Bloomberg, Haber Türk ve Show TV gibi kanalları bünyesinde bulunduran Can Holding'e Küçükçekmece Cumhuriyet Başsavcılığı'nın başlattığı soruşturma kapsamında operasyon yapıldı.
“Suç örgütü kurmak”, “kaçakçılık”, “dolandırıcılık” ve “kara para aklama” gibi suçlamalar bulunan soruşturmada Habertürk ve Show TV de dahil 21 şirkete el konuldu. Grup bünyesindeki Doğa Koleji ve Enerji Petrol de TMSF’ye geçti. Ayrıca şirket yöneticisi olarak belirtilen 10 kişi hakkında da gözaltı kararı verildi.
Şirkete yönelik ciddi suçlamalar bulunurken geçtiğimiz yıl Can Holding sahte kefalet senedi skandalıyla gündem olmuştu. TELE1'de yayınlanan Kayıt Dışı programında gazeteci Masum Gök olayı belgeleriyle anlatmıştı.

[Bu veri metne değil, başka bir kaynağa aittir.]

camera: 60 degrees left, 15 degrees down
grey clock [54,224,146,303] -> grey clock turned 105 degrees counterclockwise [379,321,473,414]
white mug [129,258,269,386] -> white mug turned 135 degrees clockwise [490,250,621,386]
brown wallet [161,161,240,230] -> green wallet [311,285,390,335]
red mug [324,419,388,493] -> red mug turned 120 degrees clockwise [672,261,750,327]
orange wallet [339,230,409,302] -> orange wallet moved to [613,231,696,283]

Gök'ün hem kaleme aldığı hem de programda anlattığı skandalın detaylar ise şöyle:
İstanbul Kurtköy’deki Formula 1 pistinin ihalesi geçen yıl nisan ayında sonuçlandı. Kültür ve Turizm Bakanlığına bağlı Vakıflar Genel Müdürlüğünün yaptığı ihaleyi tek katılan firma olan Can Bilim Eğitim Kurumları A.Ş aldı. Doğa Kolejleri ve Bilgi Üniversitesi’nin de sahibi olan firma 30 yıllığına burayı 117 milyon 806 bin dolara kiraladı. İhale sürecinin altından büyük bir usulsüzlük çıktı. İhale şartnamesine göre ihaleye katılacak firmaların banka ve özel finans kuruluşlarından teminat mektubu göstermeleri gerekiyor. Ancak Can Bilim Eğitim Kurumları A.Ş’nin ihaleye katılmak için verdiği 7 milyon 683 bin dolarlık teminat mektubunun sahte olduğu iddia edildi.

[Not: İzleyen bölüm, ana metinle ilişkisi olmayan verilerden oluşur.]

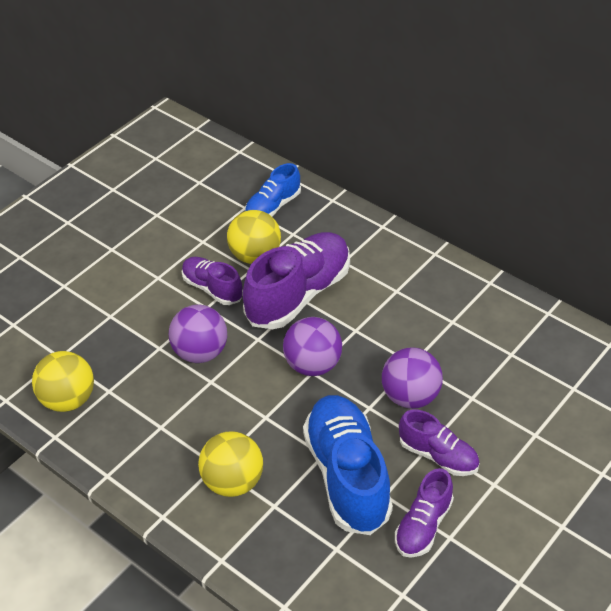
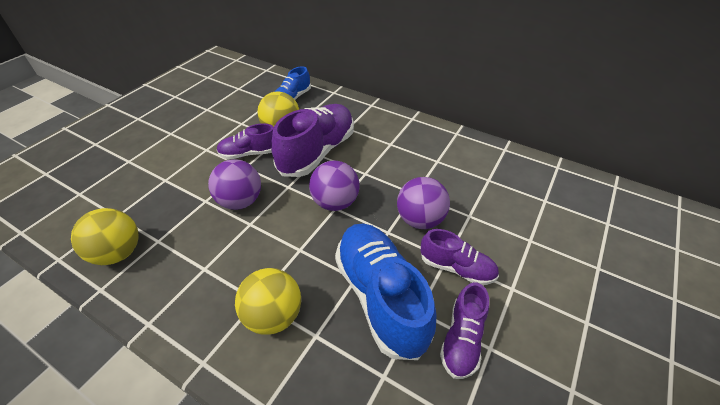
camera: 10 degrees left, 0 degrees up
purple shoe [182,257,243,305] -> purple shoe turned 45 degrees counterclockwise [216,123,274,159]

Şirketin ihaleye katılmak için verdiği teminat mektubu Mapfre Kefalet Sigorta A.Ş ‘ye ait. Ancak bu şirket herkesin bildiği ve dünya çapındaki Mapfre Sigorta A.Ş değil, onun ismini kullanarak ve sonuna da “kefalet” kelimesi eklenerek kurulan fason bir şirket.
FASON ŞİRKETİN SAHİBİ BULGAR
Bu fason şirket 10 Ekim 2023 yılında kuruluyor. Şirketin yönetim kurulu başkanı olarak ise Bulgaristan vatandaşı Lyudmil Lluydmilov Slavchev adlı kişi görünüyor. Her halinden tabela bir şirket olduğu anlaşılan bu yerin verdiği sahte teminat mektubunu Kültür ve Turizm Bakanı Mehmet Nuri Ersoy’a bağlı Vakıflar Genel Müdürlüğünün nasıl kabul ettiği ise büyük soru işaretleri barındırıyor. Çünkü bu teminat mektubun sahte olduğu basit bir araştırmayla ortaya çıkması çok kolaydı. Ancak bunun tam tersi yapıldı. İhaleye katılan şirketin bu mektubu gerçek kabul edilerek ihaleye tek başına girmesi kabul edildi.